There are two main types of hemorrhoids: internal hemorrhoids and external hemorrhoids. Internal hemorrhoids are deep within the anal canal, superior to the pectinate line, and are usually painless because of the visceral sensations from that region. These hemorrhoids often present with painless bleeding and, upon straining, may prolapse out of the anus. External hemorrhoids exist below the pectinate line and are in close proximity to the anal opening. Given that external hemorrhoids occur in the inferior anal canal, served by somatosensory signals, they are often painful and itchy.
Hemorrhoids often resolve spontaneously, but patients may relieve the discomfort using dietary fiber, stool softeners, and daily sitz baths. It is also important to advise these patients about adequate fiber intake, decreased straining in the washroom, and decreased time spent sitting on the toilet.

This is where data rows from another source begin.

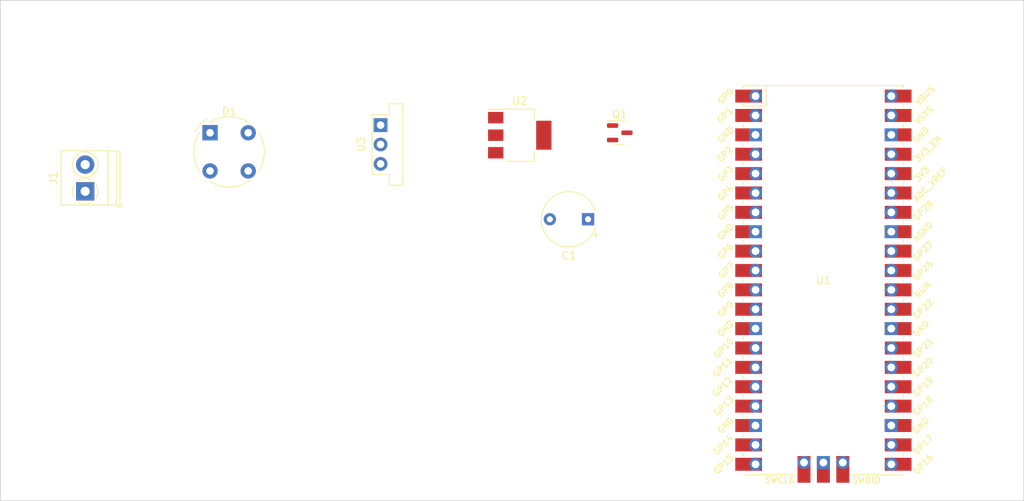
<source format=kicad_pcb>
(kicad_pcb (version 20211014) (generator pcbnew)

  (general
    (thickness 1.6)
  )

  (paper "A4")
  (layers
    (0 "F.Cu" signal)
    (31 "B.Cu" signal)
    (32 "B.Adhes" user "B.Adhesive")
    (33 "F.Adhes" user "F.Adhesive")
    (34 "B.Paste" user)
    (35 "F.Paste" user)
    (36 "B.SilkS" user "B.Silkscreen")
    (37 "F.SilkS" user "F.Silkscreen")
    (38 "B.Mask" user)
    (39 "F.Mask" user)
    (40 "Dwgs.User" user "User.Drawings")
    (41 "Cmts.User" user "User.Comments")
    (42 "Eco1.User" user "User.Eco1")
    (43 "Eco2.User" user "User.Eco2")
    (44 "Edge.Cuts" user)
    (45 "Margin" user)
    (46 "B.CrtYd" user "B.Courtyard")
    (47 "F.CrtYd" user "F.Courtyard")
    (48 "B.Fab" user)
    (49 "F.Fab" user)
    (50 "User.1" user)
    (51 "User.2" user)
    (52 "User.3" user)
    (53 "User.4" user)
    (54 "User.5" user)
    (55 "User.6" user)
    (56 "User.7" user)
    (57 "User.8" user)
    (58 "User.9" user)
  )

  (setup
    (pad_to_mask_clearance 0)
    (pcbplotparams
      (layerselection 0x00010fc_ffffffff)
      (disableapertmacros false)
      (usegerberextensions false)
      (usegerberattributes true)
      (usegerberadvancedattributes true)
      (creategerberjobfile true)
      (svguseinch false)
      (svgprecision 6)
      (excludeedgelayer true)
      (plotframeref false)
      (viasonmask false)
      (mode 1)
      (useauxorigin false)
      (hpglpennumber 1)
      (hpglpenspeed 20)
      (hpglpendiameter 15.000000)
      (dxfpolygonmode true)
      (dxfimperialunits true)
      (dxfusepcbnewfont true)
      (psnegative false)
      (psa4output false)
      (plotreference true)
      (plotvalue true)
      (plotinvisibletext false)
      (sketchpadsonfab false)
      (subtractmaskfromsilk false)
      (outputformat 1)
      (mirror false)
      (drillshape 1)
      (scaleselection 1)
      (outputdirectory "")
    )
  )

  (net 0 "")
  (net 1 "/5V")
  (net 2 "GND")
  (net 3 "Net-(D1-Pad1)")
  (net 4 "Net-(D1-Pad2)")
  (net 5 "Net-(D1-Pad4)")
  (net 6 "Net-(Q1-Pad1)")
  (net 7 "Net-(Q1-Pad2)")
  (net 8 "Net-(U2-Pad3)")
  (net 9 "unconnected-(U1-Pad1)")
  (net 10 "unconnected-(U1-Pad2)")
  (net 11 "unconnected-(U1-Pad3)")
  (net 12 "unconnected-(U1-Pad4)")
  (net 13 "unconnected-(U1-Pad5)")
  (net 14 "unconnected-(U1-Pad6)")
  (net 15 "unconnected-(U1-Pad7)")
  (net 16 "unconnected-(U1-Pad8)")
  (net 17 "unconnected-(U1-Pad9)")
  (net 18 "unconnected-(U1-Pad10)")
  (net 19 "unconnected-(U1-Pad11)")
  (net 20 "unconnected-(U1-Pad12)")
  (net 21 "unconnected-(U1-Pad13)")
  (net 22 "unconnected-(U1-Pad14)")
  (net 23 "unconnected-(U1-Pad15)")
  (net 24 "unconnected-(U1-Pad16)")
  (net 25 "unconnected-(U1-Pad17)")
  (net 26 "unconnected-(U1-Pad18)")
  (net 27 "unconnected-(U1-Pad19)")
  (net 28 "unconnected-(U1-Pad20)")
  (net 29 "unconnected-(U1-Pad21)")
  (net 30 "unconnected-(U1-Pad22)")
  (net 31 "unconnected-(U1-Pad23)")
  (net 32 "unconnected-(U1-Pad24)")
  (net 33 "unconnected-(U1-Pad25)")
  (net 34 "unconnected-(U1-Pad26)")
  (net 35 "unconnected-(U1-Pad27)")
  (net 36 "unconnected-(U1-Pad28)")
  (net 37 "unconnected-(U1-Pad29)")
  (net 38 "unconnected-(U1-Pad30)")
  (net 39 "unconnected-(U1-Pad31)")
  (net 40 "unconnected-(U1-Pad32)")
  (net 41 "unconnected-(U1-Pad33)")
  (net 42 "unconnected-(U1-Pad34)")
  (net 43 "unconnected-(U1-Pad35)")
  (net 44 "unconnected-(U1-Pad36)")
  (net 45 "unconnected-(U1-Pad37)")
  (net 46 "unconnected-(U1-Pad38)")
  (net 47 "unconnected-(U1-Pad41)")
  (net 48 "unconnected-(U1-Pad42)")
  (net 49 "unconnected-(U1-Pad43)")

  (footprint "TerminalBlock_Phoenix:TerminalBlock_Phoenix_PT-1,5-2-3.5-H_1x02_P3.50mm_Horizontal" (layer "F.Cu") (at 59.154947 51.988653 90))

  (footprint "Package_TO_SOT_SMD:SOT-223-3_TabPin2" (layer "F.Cu") (at 116.061779 44.634728))

  (footprint "Converter_DCDC:Converter_DCDC_Murata_OKI-78SR_Vertical" (layer "F.Cu") (at 97.833182 43.313662 -90))

  (footprint "Capacitor_THT:CP_Radial_Tantal_D7.0mm_P5.00mm" (layer "F.Cu") (at 125.003775 55.652544 180))

  (footprint "Package_TO_SOT_SMD:SOT-23" (layer "F.Cu") (at 129.155416 44.315371))

  (footprint "MCU_RaspberryPi_and_Boards:RPi_Pico_SMD_TH" (layer "F.Cu") (at 155.821725 63.636469))

  (footprint "Diode_THT:Diode_Bridge_Round_D9.0mm" (layer "F.Cu") (at 75.50344 44.315371))

  (gr_rect (start 48.052393 26.962265) (end 182.054232 92.545175) (layer "Edge.Cuts") (width 0.1) (fill none) (tstamp 78897990-93a0-4d76-946b-171a0c599baf))

)

</source>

Large or bothersome hemorrhoids may be treated with banding or surgical hemorrhoidectomy in the office.[12][13]
Anal Cancer
Anal cancer is a disease in which the normal cells of the anus become malignant. Most cases are related to the human papillomavirus virus (HPV). Factors that enhance the risk of anal cancer include smoking and immunodeficiency. The prognosis of anal cancer is mostly dependent on the size of the tumor and whether the cancer has spread to the lymph nodes. Following the identification of anal cancer, it is staged from 0 to 5 based on size and spread, with stage 5 carrying the worst prognosis. Treatment of anal cancer often includes surgery, radiation therapy, chemotherapy, or some combination of these methods.[14]